Michael Perusco has welcomed the new provider changes. (ABC News: Ashleigh Barraclough)
The government will also build a list of “accountable” and “quality” providers for Supported Independent Living, support coordination and plan management, starting in 2027.
Mr Butler said that would give taxpayers and participants confidence their money was going to quality providers.
While the wider crackdown on unregistered providers will give authorities greater oversight of who is operating in the scheme and weed out bad actors, many in the disability community do not fully support the idea.
They say restricting their ability to choose who supports them — including in intimate tasks — runs counter to the concepts of choice and control that the NDIS was founded on.
Dr Taleporos said the expansion of mandatory registration was “deeply alarming” for those who relied on unregistered providers.
“If it goes ahead, it must include a self-directed registration category … without it, the government risks destroying the trusted, and essential individualised support arrangements that make our lives possible.”

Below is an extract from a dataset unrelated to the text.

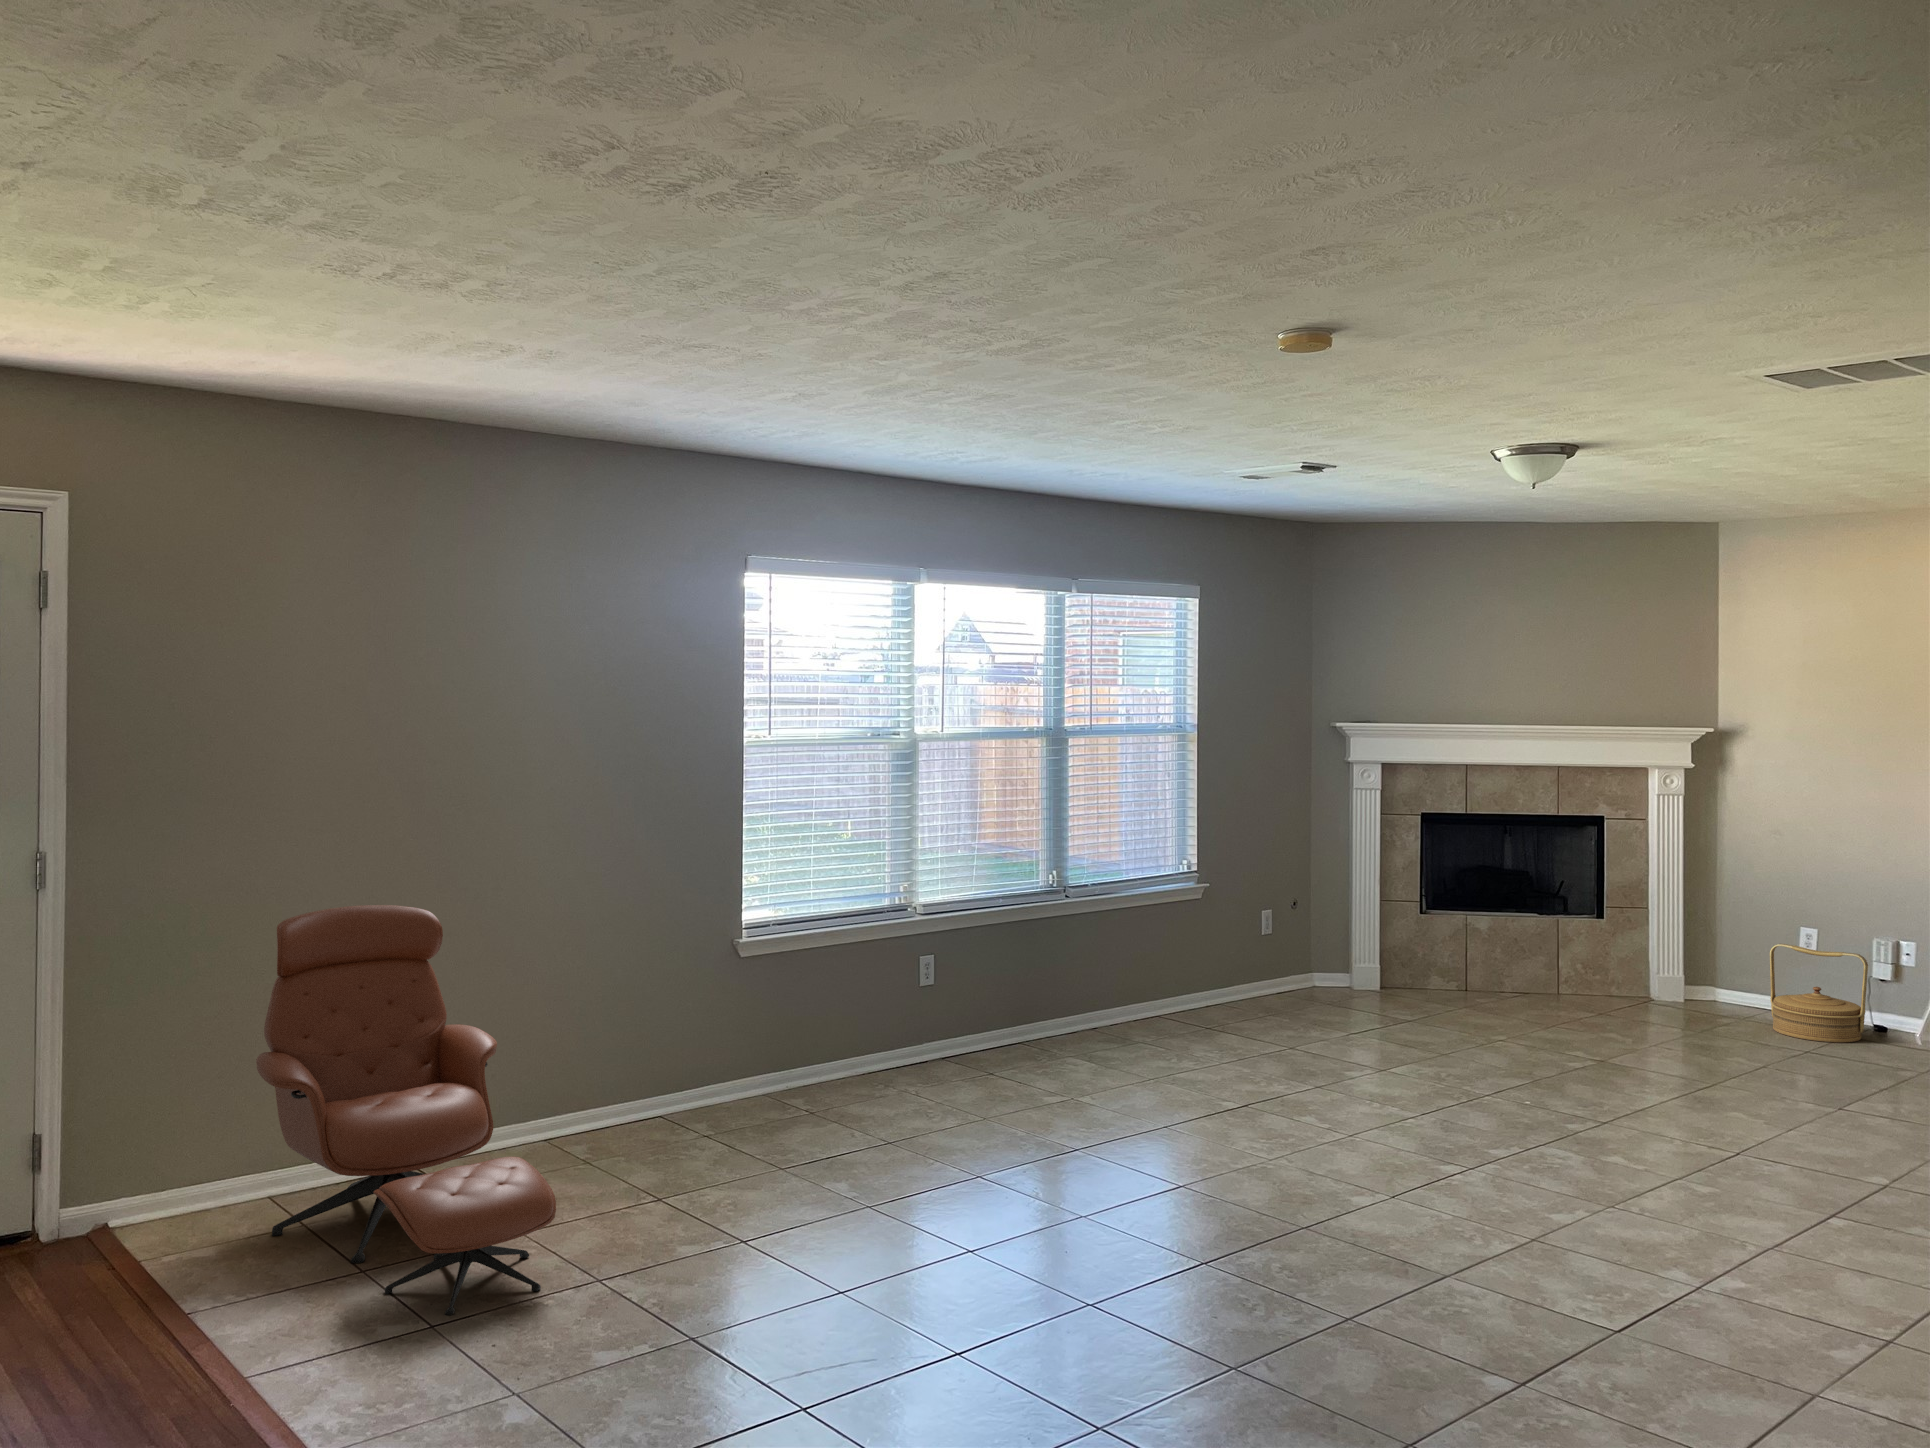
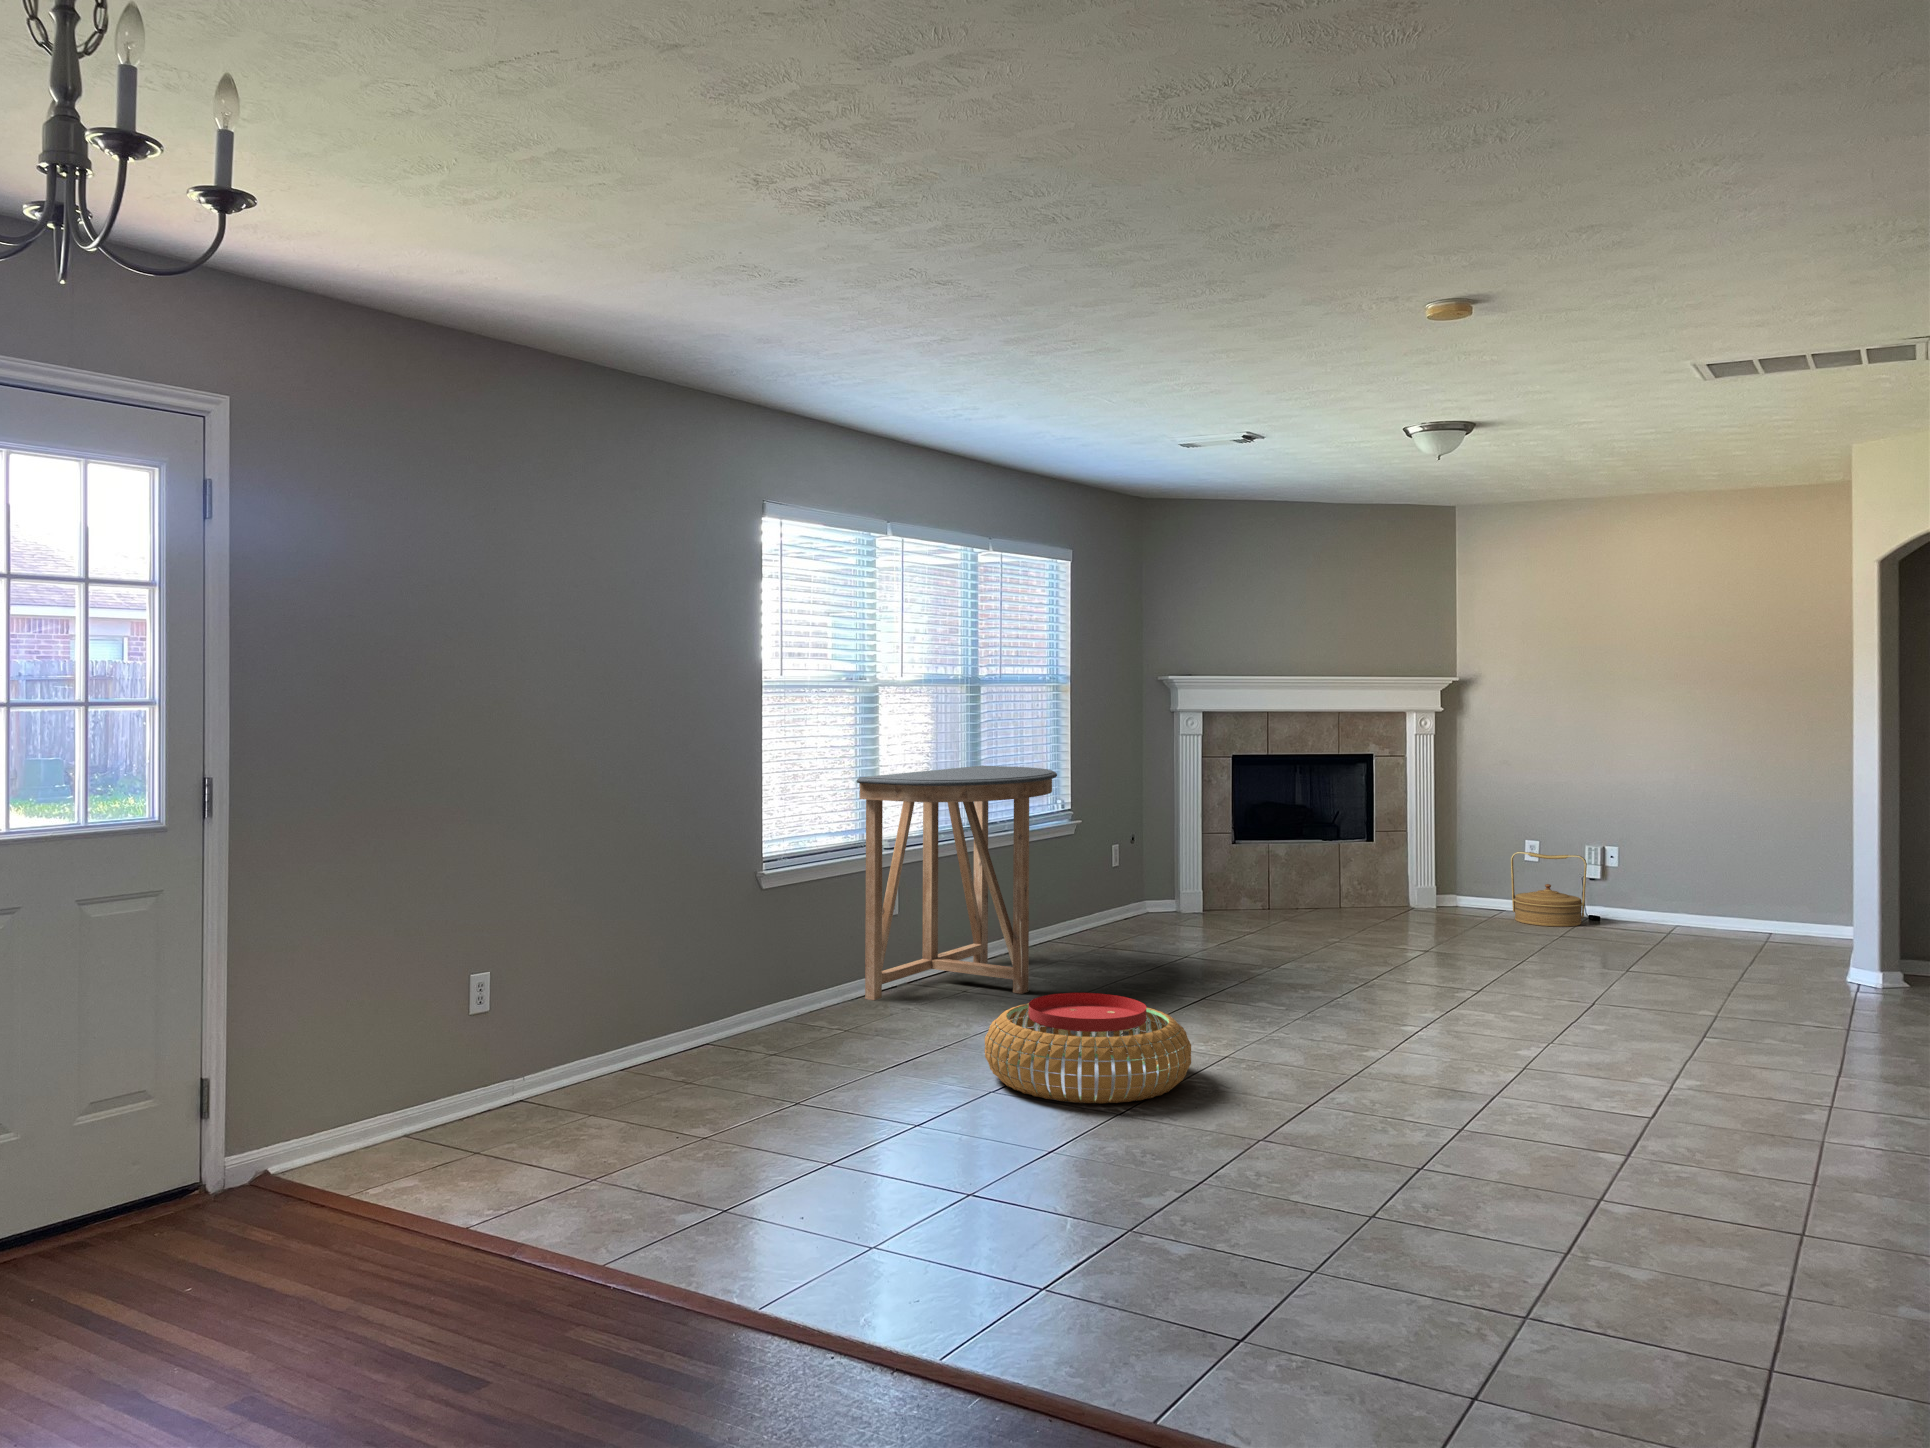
console table: none [867,825,1115,1084] -> present [857,765,1057,1000]
lounge chair: present [256,905,556,1315] -> none [413,834,783,1204]
pouf: none [878,1103,1108,1239] -> present [985,993,1191,1103]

Sam Bennett says balancing the NDIS’s finances with participant needs will be tricky. (ABC News: Patrick Stone)
Sam Bennett, the disability program director at the Grattan Institute, said the suite of changes announced yesterday was “the biggest package of reform that the NDIS has ever seen”.
“The big question though is whether the fixes that are proposed are the right ones and whether some of the short-term measures to moderate growth are going to do that in a way that doesn’t diminish the scheme for the people that rely on it today,” he said.